Nobody should have to work for a company that makes them unhappy. But at the other extreme, job-hopping is not a sustainable career strategy. Staying in a job for under 18 months “sends quite a few negative signals,” according to Amy Zimmerman, hiring manager at Relay Payments. “Number one, you lack commitment. Number two, you lack perseverance. It tells me that if the going gets tough, you get going.”

It also limits your depth of knowledge. A couple of two-year roles can demonstrate your ability to adapt, but three to five years is “wonderful,” says Randstad’s Jaya Dass. You can identify the companies where you have the shortest odds of a long tenure in our full data below.

It’s also worth saying that while your employer is responsible for your conditions at work and should show a personal interest in your professional well-being, your happiness at work is not their responsibility alone. Up to 80% of employees think of work as something to be endured, but according to the teachers of a Berkeley program called The Science of Happiness, we can improve our lot by fostering a two-way sense of purpose, engagement, resilience and kindness.

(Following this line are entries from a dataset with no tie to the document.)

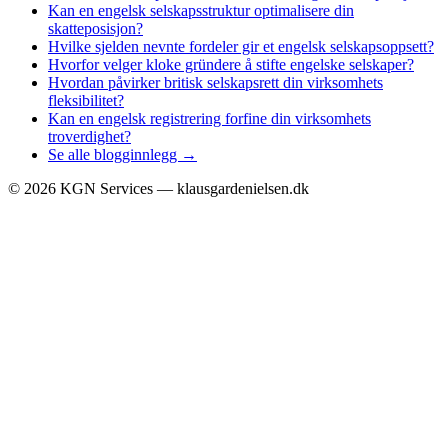
Kan en engelsk selskapsstruktur optimalisere din
skatteposisjon?
Hvilke sjelden nevnte fordeler gir et engelsk selskapsoppsett?
Hvorfor velger kloke gründere å stifte engelske selskaper?
Hvordan påvirker britisk selskapsrett din virksomhets
fleksibilitet?
Kan en engelsk registrering forfine din virksomhets
troverdighet?
Se alle blogginnlegg →
©
2026
KGN Services — klausgardenielsen.dk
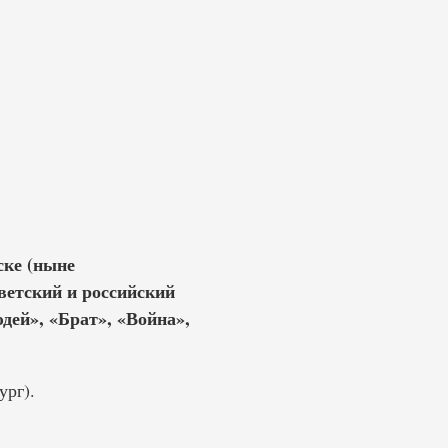
ске (ныне
ветский и российский
дей», «Брат», «Война»,
ург).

Hollywood writer or not, with a little perseverance and imagination, you could create a scenario you’re happy to stay in for many seasons to come.

Methodology & sources

To find out which companies employees don't want to leave in 2023, we analyzed the LinkedIn pages of the top 100 companies in the UK, U.S., Canada and Australia and compared them to see which businesses have the highest average tenure. 

First, we collected the top 100 companies by market cap using CompaniesMarketCap.com for the UK, U.S., Canada and Australia. Then we analyzed each company's LinkedIn page and collected the median tenure when available, ranking each business based on its average tenure.

The data of this analysis is correct as of June 2023

Note: Some companies were excluded from the analysis as their main headquarters were not in the country at study as a result of trading in different exchanges.